To assist South African Muslim pilgrims travelling to Jeddah, Saudi Arabia, South African Airways (SAA) will provide six flights to transport them to the annual Hajj held between December and February.
However, SAA and the South African Hajj and Umrah Council (SAHUC) - a body speaking on behalf of pilgrims, comprising representatives of the national Muslim councils in South Africa - are yet to sign a memorandum of understanding.
Among other things, the memorandum states SAA will assist more than 2 000 pilgrims and will only undertake to do so after tickets have been purchased and money deposited into the airline’s account. Also, the airline and the SAHUC are yet to agree whether flights will depart only from Johannesburg or from all the three hubs, Johannesburg, Durban and Cape Town.

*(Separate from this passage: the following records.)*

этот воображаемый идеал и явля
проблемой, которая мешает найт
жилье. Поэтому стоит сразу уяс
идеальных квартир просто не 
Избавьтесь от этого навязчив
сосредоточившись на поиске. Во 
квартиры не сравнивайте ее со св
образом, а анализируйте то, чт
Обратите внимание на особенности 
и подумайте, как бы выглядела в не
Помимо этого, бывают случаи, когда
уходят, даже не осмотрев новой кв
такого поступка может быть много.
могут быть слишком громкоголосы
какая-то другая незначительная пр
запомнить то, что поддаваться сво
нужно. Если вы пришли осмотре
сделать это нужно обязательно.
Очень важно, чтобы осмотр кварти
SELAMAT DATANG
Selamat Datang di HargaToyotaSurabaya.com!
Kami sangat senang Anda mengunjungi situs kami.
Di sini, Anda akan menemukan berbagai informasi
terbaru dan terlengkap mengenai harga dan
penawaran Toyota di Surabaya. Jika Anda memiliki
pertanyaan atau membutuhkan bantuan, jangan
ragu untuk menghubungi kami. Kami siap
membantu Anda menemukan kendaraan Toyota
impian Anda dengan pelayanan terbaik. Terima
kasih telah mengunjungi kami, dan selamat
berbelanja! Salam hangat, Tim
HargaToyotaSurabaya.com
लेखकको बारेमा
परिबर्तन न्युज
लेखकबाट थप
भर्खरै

A full schedule of the flights will be provided to SAHUC as soon as its been finalised. Pilgrims wanting to attend this season’s Hajj are advised to liase directly with SAHUC.

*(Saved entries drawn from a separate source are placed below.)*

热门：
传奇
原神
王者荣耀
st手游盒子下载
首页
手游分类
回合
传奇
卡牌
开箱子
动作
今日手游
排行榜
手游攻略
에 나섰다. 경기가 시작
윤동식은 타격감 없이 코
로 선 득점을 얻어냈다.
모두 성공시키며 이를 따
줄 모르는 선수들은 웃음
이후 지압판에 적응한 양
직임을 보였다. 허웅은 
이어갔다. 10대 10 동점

All Travel Agents/Hajj Operators must contact SAHUC regarding their travel requirements for Hajj.
SAA will offer six free tickets to the most needy senior citizens in the Muslim community, who due to economic hardships, may never have had the opportunity to attend this once in a lifetime requirement for every practising Muslim.
SAA’s willingness to help negated views expressed in the past that SAA is insensitive, intransigent or unwilling to help the pilgrims.
Considering that Hajj is a specialised religious ceremony, it needs to be operated by airlines equipped to deal with high-density charter aircraft. Such airlines include Air Atlanta and Onur Air, both controlled by Saudi Air.
Also it must be understood that aviation transport is negotiated between governments. The governments deal with issues such as landing, flying and parking (slot) rights. The South African aero-political environment is open for Saudi airlines to operate charter flights from their country into South Africa.
SAA constantly evaluates the possibilities of direct flights to Jeddah to assist in the annual pilgrimage. However, flying there mean pulling off some aircraft from their daily or weekly assigned schedules to destinations across the globe.
However, after a series of meetings between SAA and SAHUC, it was agreed that in December and February, SAA will use its soon to be phased-out Boeing 747-300s as charters to fly the pilgrims to Jeddah for this season only.